The SIR Compartmental Model
The SIR model tracks population flow through three states using differential equations. S represents susceptible individuals, I represents infected individuals, and R represents recovered (immune) individuals. The transmission rate depends on R₀ (basic reproduction number), which indicates how many people one infected person infects in an entirely susceptible population.
dS/dt = −β × S × I / N
dI/dt = β × S × I / N − γ × I
dR/dt = γ × I
S— Number of susceptible individualsI— Number of currently infected individualsR— Number of recovered (immune) individualsN— Total population sizeβ— Transmission rate (contacts per day × probability of transmission per contact)γ— Recovery rate (1 / average infectious period)R₀— Basic reproduction number (β / γ) under no restrictions
Reopening Strategies and Their Effects
Four primary reopening pathways exist, each modifying contact rates differently:
- Abrupt unrestricted: All measures end immediately; R₀ returns to baseline. Results in rapid infection surge and potential healthcare system overwhelm.

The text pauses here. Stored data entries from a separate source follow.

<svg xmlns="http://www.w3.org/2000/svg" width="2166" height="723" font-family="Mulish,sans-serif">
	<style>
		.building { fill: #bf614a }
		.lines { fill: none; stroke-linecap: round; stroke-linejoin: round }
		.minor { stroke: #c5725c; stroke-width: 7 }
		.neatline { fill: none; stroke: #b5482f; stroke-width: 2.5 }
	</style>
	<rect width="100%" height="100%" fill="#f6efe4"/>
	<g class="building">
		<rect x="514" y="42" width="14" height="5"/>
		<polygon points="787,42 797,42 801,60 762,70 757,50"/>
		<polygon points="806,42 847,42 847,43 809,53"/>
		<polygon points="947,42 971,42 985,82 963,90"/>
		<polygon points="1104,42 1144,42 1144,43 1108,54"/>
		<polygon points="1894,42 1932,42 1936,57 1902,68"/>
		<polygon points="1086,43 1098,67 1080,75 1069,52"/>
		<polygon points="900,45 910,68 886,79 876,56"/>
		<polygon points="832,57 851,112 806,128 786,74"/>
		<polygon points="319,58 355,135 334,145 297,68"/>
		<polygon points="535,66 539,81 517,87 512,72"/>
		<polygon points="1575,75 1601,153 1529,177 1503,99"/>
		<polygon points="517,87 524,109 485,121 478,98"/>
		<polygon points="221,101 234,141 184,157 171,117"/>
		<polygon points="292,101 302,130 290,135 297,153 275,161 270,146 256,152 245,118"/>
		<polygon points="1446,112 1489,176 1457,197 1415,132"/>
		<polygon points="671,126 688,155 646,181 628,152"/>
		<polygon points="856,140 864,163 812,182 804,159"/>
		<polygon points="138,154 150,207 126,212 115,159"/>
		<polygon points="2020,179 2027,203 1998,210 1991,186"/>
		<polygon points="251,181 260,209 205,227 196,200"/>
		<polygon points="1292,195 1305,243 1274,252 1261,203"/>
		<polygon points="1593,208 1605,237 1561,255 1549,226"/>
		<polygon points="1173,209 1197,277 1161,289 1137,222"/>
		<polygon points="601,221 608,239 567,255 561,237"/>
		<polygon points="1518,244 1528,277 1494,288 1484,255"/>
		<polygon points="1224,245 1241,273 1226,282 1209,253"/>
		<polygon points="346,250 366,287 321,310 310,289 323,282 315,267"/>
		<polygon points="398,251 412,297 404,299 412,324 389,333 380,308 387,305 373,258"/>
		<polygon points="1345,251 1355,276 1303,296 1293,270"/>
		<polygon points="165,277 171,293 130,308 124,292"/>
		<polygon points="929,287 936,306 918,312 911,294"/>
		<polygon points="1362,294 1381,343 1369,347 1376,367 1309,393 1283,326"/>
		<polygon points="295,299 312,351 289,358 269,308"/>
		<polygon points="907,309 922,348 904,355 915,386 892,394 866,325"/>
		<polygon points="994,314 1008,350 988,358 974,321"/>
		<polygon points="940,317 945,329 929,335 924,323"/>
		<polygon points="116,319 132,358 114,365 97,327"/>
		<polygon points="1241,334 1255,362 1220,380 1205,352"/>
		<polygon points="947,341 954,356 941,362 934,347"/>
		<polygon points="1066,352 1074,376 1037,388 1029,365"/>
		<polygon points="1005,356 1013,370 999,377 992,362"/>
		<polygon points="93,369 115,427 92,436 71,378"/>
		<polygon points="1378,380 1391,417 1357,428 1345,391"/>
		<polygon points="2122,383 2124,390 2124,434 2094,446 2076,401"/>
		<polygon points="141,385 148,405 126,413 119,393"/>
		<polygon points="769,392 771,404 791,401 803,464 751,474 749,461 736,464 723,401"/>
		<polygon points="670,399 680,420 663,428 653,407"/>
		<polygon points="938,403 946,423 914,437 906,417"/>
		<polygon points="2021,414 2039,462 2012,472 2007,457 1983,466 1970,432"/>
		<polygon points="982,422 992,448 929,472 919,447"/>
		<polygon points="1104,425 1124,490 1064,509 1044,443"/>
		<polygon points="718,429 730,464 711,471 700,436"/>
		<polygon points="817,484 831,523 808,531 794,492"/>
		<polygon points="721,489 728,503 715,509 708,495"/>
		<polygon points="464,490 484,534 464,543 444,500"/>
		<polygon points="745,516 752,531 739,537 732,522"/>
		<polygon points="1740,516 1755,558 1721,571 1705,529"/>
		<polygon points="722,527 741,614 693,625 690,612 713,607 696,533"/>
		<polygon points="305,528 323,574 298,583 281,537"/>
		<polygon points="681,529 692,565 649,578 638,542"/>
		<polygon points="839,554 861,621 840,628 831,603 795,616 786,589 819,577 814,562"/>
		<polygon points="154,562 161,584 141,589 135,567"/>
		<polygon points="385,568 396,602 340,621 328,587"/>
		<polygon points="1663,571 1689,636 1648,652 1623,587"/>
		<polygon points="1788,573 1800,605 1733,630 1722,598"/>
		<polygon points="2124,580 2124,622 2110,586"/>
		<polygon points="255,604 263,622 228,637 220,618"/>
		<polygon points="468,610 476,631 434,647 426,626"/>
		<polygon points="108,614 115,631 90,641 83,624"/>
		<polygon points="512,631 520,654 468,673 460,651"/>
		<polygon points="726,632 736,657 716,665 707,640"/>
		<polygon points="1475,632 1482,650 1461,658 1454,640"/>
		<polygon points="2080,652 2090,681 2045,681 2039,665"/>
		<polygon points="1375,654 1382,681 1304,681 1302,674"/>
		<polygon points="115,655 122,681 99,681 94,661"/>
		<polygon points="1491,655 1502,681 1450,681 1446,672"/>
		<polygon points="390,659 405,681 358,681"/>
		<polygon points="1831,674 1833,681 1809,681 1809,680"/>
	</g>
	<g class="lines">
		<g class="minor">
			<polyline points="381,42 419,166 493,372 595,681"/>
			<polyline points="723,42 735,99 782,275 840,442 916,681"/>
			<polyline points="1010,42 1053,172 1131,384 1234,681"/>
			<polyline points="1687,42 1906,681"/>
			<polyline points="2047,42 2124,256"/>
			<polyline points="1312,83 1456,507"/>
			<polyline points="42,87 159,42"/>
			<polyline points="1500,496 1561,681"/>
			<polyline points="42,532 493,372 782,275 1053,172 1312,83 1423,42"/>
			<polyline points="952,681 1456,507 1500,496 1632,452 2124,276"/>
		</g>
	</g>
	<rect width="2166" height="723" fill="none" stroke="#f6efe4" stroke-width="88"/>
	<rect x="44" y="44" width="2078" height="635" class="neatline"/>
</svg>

- Abrupt with caution: Measures end suddenly but population voluntarily reduces contacts. R₀ drops below baseline even without mandates.

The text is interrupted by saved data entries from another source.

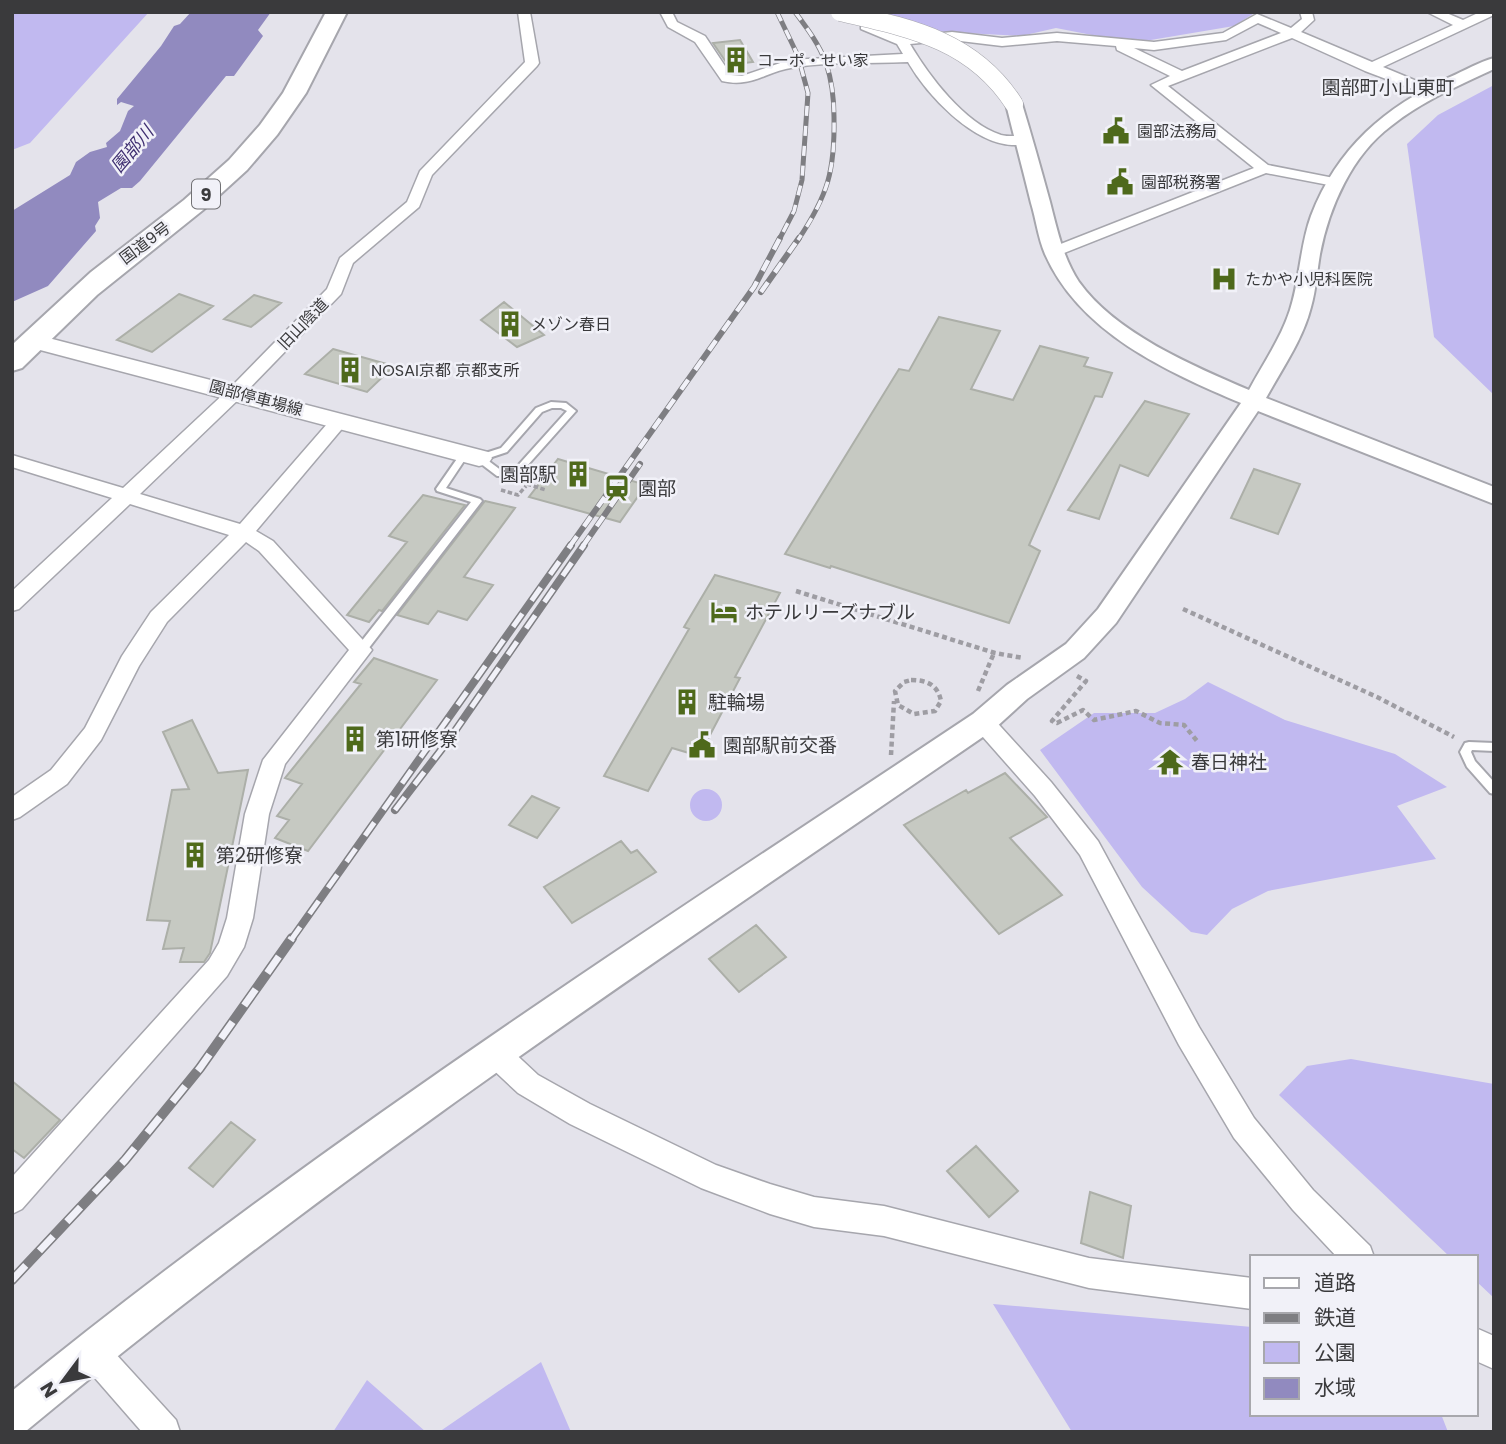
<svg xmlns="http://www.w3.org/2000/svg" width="1506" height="1444" viewBox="0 0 1506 1444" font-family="Poppins,'Noto Sans JP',sans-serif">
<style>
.green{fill:#c1b9f0}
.water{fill:#918abf}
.building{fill:#c6c9c2;stroke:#acafa8;stroke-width:2}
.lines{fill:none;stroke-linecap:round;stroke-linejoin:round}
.service-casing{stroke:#a6a6ad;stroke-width:4}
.minor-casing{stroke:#a6a6ad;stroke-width:3}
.tertiary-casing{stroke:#a6a6ad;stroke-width:4}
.secondary-casing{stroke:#a6a6ad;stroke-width:3}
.trunk-casing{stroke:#a6a6ad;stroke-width:4}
.path-far1{stroke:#9e9da3;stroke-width:3.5;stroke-dasharray:4.5 2.5;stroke-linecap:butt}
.path{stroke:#9e9da3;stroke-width:4.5;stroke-dasharray:5 3.5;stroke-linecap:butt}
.service{fill:#fff;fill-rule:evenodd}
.minor{fill:#fff;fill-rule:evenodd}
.tertiary{fill:#fff;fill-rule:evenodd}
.secondary{fill:#fff;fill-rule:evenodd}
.trunk{fill:#fff;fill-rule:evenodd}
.rail-far3-casing{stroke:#7e7e82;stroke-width:5}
.rail-far2-casing{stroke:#7e7e82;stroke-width:6}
.rail-far1-casing{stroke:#7e7e82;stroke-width:8}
.rail-casing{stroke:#7e7e82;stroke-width:10}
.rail-far3{stroke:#f1f1f8;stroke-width:3.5;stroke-dasharray:10;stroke-linecap:butt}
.rail-far2{stroke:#f1f1f8;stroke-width:4.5;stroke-dasharray:12;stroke-linecap:butt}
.rail-far1{stroke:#f1f1f8;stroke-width:5;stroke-dasharray:16;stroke-linecap:butt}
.rail{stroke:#f1f1f8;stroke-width:7;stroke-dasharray:20;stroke-linecap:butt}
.tertiary-bridge-casing{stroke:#a6a6ad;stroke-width:19;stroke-linecap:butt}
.tertiary-bridge{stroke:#fff;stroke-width:18}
.labels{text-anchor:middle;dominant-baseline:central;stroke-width:5;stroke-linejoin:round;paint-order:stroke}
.far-poi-label{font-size:16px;fill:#3a3a3c;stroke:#f1f1f8;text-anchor:start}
.far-street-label{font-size:16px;fill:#3a3a3c;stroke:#f1f1f8}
.far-water-label{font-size:18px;font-style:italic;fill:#3f2f71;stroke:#f1f1f8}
.shield{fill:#f1f1f8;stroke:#717174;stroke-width:2}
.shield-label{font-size:18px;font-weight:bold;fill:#3a3a3c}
.far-quarter-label{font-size:19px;fill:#3a3a3c;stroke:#f1f1f8}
.poi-label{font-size:19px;fill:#3a3a3c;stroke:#f1f1f8;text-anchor:start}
</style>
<rect width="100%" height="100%" fill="#e4e3eb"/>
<path class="green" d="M12,12H149L30,143L12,150Z
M873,12H1256L1234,26L1133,43L1056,28L1021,36L944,32Z
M1494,85V395L1434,337L1407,144L1438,115Z
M1208,682L1285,720L1395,754L1447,787L1397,806L1436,859L1268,891L1232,909L1207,935L1191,932L1142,887L1040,750L1094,713H1155L1185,699Z
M690 805a16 16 0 1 1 32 0a16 16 0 1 1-32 0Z
M1351,1059L1494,1084V1298L1476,1281V1257H1450L1279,1095L1307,1066Z
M993,1304L1252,1327V1414H1441L1448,1432H1072Z
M541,1362L571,1432H439Z
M367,1380L426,1432H333Z"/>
<path class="water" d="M191,12H271L258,30L263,36L234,76H226L140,181L132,188H121L98,202L100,218L95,226L96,231L48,286L12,302V211L70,175L76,162L90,152L107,147L106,143L120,131L128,111L134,106L121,102L117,105V99L161,46L174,26L180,24Z"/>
<path class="building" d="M740,40L753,62L728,65L713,43Z
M179,294L213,306L152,352L117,340Z
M254,295L281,303L251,327L224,319Z
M504,302L544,335L517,347L481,320Z
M939,317L1000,331L971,389L1013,400L1040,346L1088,358L1084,366L1112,373L1102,397L1095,396L1029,545L1040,551L1009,623L831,566L830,568L785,554L899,369L909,371Z
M333,349L394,366L367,392L305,374Z
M1145,401L1189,414L1148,476L1120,465L1099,519L1068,510Z
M558,459L646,485L620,522L529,497Z
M1254,469L1300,484L1278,534L1231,518Z
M423,495L465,505L382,611L379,610L369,622L347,615L407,542L389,536Z
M485,501L515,508L464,577L493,585L467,620L438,611L428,624L397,615Z
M715,575L780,593L735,677L740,678L699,756L672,748L648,791L604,776L689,629L684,627Z
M374,658L437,680L308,851L275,838L289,820L277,816L302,784L285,778L361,684L354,682Z
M192,720L218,773L248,770L210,953L204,962H180L184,948L163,949L170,921L147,920L172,790L189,789L163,732Z
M1005,773L1047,817L1010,838L1062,895L999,934L904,825L966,790L968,793Z
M532,796L559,808L537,838L509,825Z
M621,841L631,853L637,850L656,872L572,923L544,887Z
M756,925L786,957L739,992L709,959Z
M12,1081L60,1120L24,1158L12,1149Z
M231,1122L255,1140L213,1187L189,1168Z
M976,1146L1018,1191L989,1217L947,1171Z
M1090,1192L1131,1206L1123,1258L1081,1243Z"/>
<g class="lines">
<g class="service-casing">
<path id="service" d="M551,402L566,403L576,411L518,476H497L476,460V456L501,448L536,408ZM552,408H561L567,411L513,471H502L486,459L507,452L542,412Z
M464,452L468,455L446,488L480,499L482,501L365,653H357L356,650L357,647L471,502L437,491L436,489L461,453Z
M1469,742L1494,743V751L1472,750L1471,752L1475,761L1494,782V794L1490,793L1467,767L1460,752L1465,743Z"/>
</g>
<g class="minor-casing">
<path id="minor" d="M518,12H530L539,63L537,66L432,175L419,207L353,263L341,294L241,397L140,494L240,524L334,416H346L349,420L346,424L256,531L273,541L372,650L285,764L269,814L253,918L244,947L227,976L22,1209L12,1214V1177L209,960L219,943L227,918L245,814L263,760L349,650L259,551L246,542L167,622L139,666L101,740L67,784L20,817L12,820V797L51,770L85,728L122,656L151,612L229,535L130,504L19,609L12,611V591L112,498L12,467V455L123,488L229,389L327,289L340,258L407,202L420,171L525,62Z
M660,12H672L677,22L705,36L731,75L742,76L789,60L903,54L897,44L861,29V23L865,22L903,37L952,32L1002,38L1057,33L1154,42L1223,33L1257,14L1291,28L1302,19L1300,12H1312L1314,20L1301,32L1372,62L1453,25L1427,12H1444L1463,20L1480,12H1494V15L1383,67L1436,89L1438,92L1431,96L1365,71L1292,38L1168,86L1268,165L1334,178L1341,182L1334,186L1266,173L1054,257L1046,252L1048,249L1254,168L1151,85L1170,76L1117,50L1116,46L1057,41L1002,46L952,40L910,44C929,76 964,123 1001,135C1012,138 1024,133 1032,141C1026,146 1020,145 1012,145C972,143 927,95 908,62C870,64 829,61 791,68C765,72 752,88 722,81L695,42L668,27ZM1258,23L1281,33L1182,71L1134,48L1154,50L1226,40Z
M983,713L991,716L1051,782L1098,841L1199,1027L1254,1118L1313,1190L1370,1246L1374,1257H1337L1293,1210L1234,1138L1179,1045L1080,855L1035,796L975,728L972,722L975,716Z
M497,1042L507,1046L538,1075L590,1104L716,1165L770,1184L814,1197L884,1206L1089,1258L1252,1278V1309L1089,1288L884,1236L814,1227L770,1214L701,1188L570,1124L518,1093L487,1064L483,1055L487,1046Z
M1476,1328L1494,1336V1369L1476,1361Z
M92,1335L103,1340L176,1420L180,1432H142L81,1362L76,1351L81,1340Z"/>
</g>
<g class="tertiary-casing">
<path id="tertiary" d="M1494,58V69C1458,86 1422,101 1391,126C1352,155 1329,207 1320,254C1317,271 1316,290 1311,307C1303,339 1282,369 1266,398L1494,487V504L1258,411L1116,623L1084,658L1027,699L993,730C665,955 332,1176 26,1431L12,1432V1391C316,1143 647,931 973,714L1007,685L1066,644L1098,609L1241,403C1166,371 1080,333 1045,254C1038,238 1036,219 1031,203C1023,170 1014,137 1006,104L1008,100H1020L1022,104C1032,137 1041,169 1050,202C1057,229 1063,258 1079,282C1115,333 1193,366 1249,390C1263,364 1281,338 1290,310C1300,279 1300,246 1311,216C1337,148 1385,107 1450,77C1464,71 1479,62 1494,58Z"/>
</g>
<g class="secondary-casing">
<path id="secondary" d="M33,334L488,452L492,458L488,464L479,466L25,346L21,341L25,336Z"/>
</g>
<g class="trunk-casing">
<path id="trunk" d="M326,12H347L306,93L277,135L247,170L203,210L97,295L22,368L12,371L14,343L91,272L184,200L229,160L260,125L283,93Z"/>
</g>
<path class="path-far1" d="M527,484L546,490
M501,490L518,495L526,486"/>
<path class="path" d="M796,591L995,653L1023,658
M1183,609L1377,697L1454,737
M1077,676L1086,681L1052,721L1057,723L1083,710L1094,720L1136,711L1160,723L1184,725L1197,741
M911,680C927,680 938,685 941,701L935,711L914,714L898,705L895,691L904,682Z
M978,691L994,653
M891,755L894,701"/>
<use href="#service" class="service"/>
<use href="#minor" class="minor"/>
<use href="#tertiary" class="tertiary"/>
<use href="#secondary" class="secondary"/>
<use href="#trunk" class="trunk"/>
<g class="rail-far3-casing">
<path id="rail-far3" d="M777,12L798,56L808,93L802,180L794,211L779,240
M795,12C807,28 819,44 826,63C832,81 834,99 834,117C835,171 828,195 798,240"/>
</g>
<g class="rail-far2-casing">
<path id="rail-far2" d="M761,292L799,238
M570,546L754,287L780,238
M583,546L640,464"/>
</g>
<g class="rail-far1-casing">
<path id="rail-far1" d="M395,810L448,741L584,545
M291,940L571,545"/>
</g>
<g class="rail-casing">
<path id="rail" d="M12,1280L125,1160L200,1068L292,938"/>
</g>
<use href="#rail-far3" class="rail-far3"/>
<use href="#rail-far2" class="rail-far2"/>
<use href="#rail-far1" class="rail-far1"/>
<use href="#rail" class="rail"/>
<g class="tertiary-bridge-casing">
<path id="tertiary-bridge" d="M840,12C910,28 973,40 1014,104"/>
</g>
<use href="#tertiary-bridge" class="tertiary-bridge"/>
</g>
<defs>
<g id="building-bare" transform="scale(2.1)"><path d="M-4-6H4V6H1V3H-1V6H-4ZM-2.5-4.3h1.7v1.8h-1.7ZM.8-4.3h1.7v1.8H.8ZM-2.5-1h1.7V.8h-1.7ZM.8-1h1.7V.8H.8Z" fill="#4e691b" stroke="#f1f1f8" stroke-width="2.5" paint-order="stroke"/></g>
<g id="civic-bare" transform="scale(2.1)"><path d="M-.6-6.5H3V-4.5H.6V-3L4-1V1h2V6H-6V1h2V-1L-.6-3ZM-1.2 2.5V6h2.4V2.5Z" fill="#4e691b" stroke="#f1f1f8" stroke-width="2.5" paint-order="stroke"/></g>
<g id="hospital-bare" transform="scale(2.1)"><path d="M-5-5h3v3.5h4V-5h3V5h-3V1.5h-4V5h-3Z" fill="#4e691b" stroke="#f1f1f8" stroke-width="2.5" paint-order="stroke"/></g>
<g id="station-bare" transform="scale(2.1)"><path d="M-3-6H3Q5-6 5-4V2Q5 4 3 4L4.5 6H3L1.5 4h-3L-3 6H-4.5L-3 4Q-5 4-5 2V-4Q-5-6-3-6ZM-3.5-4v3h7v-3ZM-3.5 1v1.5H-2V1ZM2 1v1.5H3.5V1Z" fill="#4e691b" stroke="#f1f1f8" stroke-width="2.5" paint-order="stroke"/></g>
<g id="hotel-bare" transform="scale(2.1)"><path d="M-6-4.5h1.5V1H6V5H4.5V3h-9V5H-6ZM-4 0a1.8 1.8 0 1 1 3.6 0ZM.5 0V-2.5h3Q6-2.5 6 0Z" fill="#4e691b" stroke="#f1f1f8" stroke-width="2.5" paint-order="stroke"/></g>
<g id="temple-bare" transform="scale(2.1)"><path d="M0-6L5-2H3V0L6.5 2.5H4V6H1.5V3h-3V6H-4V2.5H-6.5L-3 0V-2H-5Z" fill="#4e691b" stroke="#f1f1f8" stroke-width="2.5" paint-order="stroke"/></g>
</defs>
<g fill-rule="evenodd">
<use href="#building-bare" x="736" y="60"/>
<use href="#civic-bare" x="1116" y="131"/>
<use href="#civic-bare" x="1120" y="182"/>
<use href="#hospital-bare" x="1224" y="279"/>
<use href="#building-bare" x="510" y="324"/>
<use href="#building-bare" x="350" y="370"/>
<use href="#building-bare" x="578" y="474"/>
<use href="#station-bare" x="617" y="488"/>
<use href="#hotel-bare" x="724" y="612"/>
<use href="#building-bare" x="687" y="702"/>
<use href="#building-bare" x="355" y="739"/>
<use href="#civic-bare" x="702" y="745"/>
<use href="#temple-bare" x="1170" y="762"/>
<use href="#building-bare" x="195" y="855"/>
</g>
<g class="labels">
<g class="far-poi-label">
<text x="757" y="60">コーポ・せい家</text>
<text x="1137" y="131">園部法務局</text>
<text x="1141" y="182">園部税務署</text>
<text x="1245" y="279">たかや小児科医院</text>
<text x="531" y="324">メゾン春日</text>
<text x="371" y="370">NOSAI京都 京都支所</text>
</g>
<g class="far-street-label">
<text transform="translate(145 243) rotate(-37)">国道9号</text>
<text transform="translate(303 324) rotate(-46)">旧山陰道</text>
<text transform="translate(256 398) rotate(15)">園部停車場線</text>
</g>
<g class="far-water-label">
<text transform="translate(132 149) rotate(-50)">園部川</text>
</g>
<rect class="shield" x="192" y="179.5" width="28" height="29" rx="5"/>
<g class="shield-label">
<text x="206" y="194">9</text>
</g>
<g class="far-quarter-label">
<text x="1388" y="87">園部町小山東町</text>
</g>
<g class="poi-label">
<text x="557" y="474" text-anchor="end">園部駅</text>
<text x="638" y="488">園部</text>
<text x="745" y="612">ホテルリーズナブル</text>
<text x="708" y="702">駐輪場</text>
<text x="376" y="739">第1研修寮</text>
<text x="723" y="745">園部駅前交番</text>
<text x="1191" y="762">春日神社</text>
<text x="216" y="855">第2研修寮</text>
</g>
</g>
<rect width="1506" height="1444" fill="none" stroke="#3a3a3c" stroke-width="28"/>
<rect x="1250" y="1255" width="228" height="161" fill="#f1f1f8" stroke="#a8a8ad" stroke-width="2"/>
<rect x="1264" y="1278" width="35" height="10" fill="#ffffff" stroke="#a8a8ad" stroke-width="2"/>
<text x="1314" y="1290" font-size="21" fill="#3a3a3c">道路</text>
<rect x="1264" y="1313" width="35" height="10" fill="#7e7e82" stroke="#a8a8ad" stroke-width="2"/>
<text x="1314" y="1325" font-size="21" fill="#3a3a3c">鉄道</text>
<rect x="1264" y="1342" width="35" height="21" fill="#c1b9f0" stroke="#a8a8ad" stroke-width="2"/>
<text x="1314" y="1360" font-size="21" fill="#3a3a3c">公園</text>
<rect x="1264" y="1378" width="35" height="21" fill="#918abf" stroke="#a8a8ad" stroke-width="2"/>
<text x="1314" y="1395" font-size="21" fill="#3a3a3c">水域</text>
<g transform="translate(63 1381) rotate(238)" stroke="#f1f1f8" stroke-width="5" paint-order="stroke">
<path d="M0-5L12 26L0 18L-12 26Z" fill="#3a3a3c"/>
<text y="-10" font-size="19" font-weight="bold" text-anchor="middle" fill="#3a3a3c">N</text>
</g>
</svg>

- Gradual unrestricted: Sector-by-sector reopening on fixed schedule. R₀ climbs gradually, spreading case load over weeks or months.
- Gradual with caution: Phased reopening with sustained voluntary behaviour change. Lowest peak and flattest curve—ideal for healthcare capacity.
No strategy eliminates infection entirely once disease circulates. The goal shifts from prevention to management: spread cases over time, accumulate immunity safely, and avoid exceeding hospital capacity.
Critical Assumptions and Limitations
Real outbreaks involve complexities the SIR model simplifies. Consider these key caveats:
- Perfect compliance is unrealistic — The model assumes 100% adherence to restrictions every single day. In reality, compliance varies by location, age group, and over time. Actual infection curves often flatten less steeply than simulations suggest.
- R₀ estimates carry uncertainty — Basic reproduction numbers for new pathogens require weeks of data to estimate accurately. Early pandemic figures were revised as evidence accumulated. Using incorrect R₀ values produces misleading projections.
- Healthcare capacity varies regionally — Peak infections matter less than peak simultaneous hospitalisations. Rural areas with few ICU beds may overwhelm faster than dense cities with better infrastructure. Local context drives meaningful policy.
- Immunity wanes and variants emerge — The model treats recovery as permanent immunity. Real pathogens see immunity erosion or new variants that evade prior antibodies. Long-term projections become increasingly speculative.
Vaccination and Herd Immunity Thresholds
Vaccines remain the most reliable path to population immunity without widespread illness. They provide individual protection and, at sufficient coverage, break transmission chains through herd immunity. The herd immunity threshold—the percentage vaccinated needed to stop spread—depends on R₀: higher infectiousness pathogens require higher vaccination coverage.
For a pathogen with R₀ = 2, roughly 50% population immunity prevents sustained transmission. For R₀ = 10 (measles-like), you need ~90% immunity. COVID-19 variants typically require 70–85% immunity coverage to eliminate.
When vaccines are unavailable or slow to roll out, natural infection creates immunity—but at the cost of illness, deaths, and healthcare strain. The simulator helps identify the 'sweet spot': reopening quickly enough for economic recovery whilst slowly enough to avoid healthcare collapse whilst immunity builds.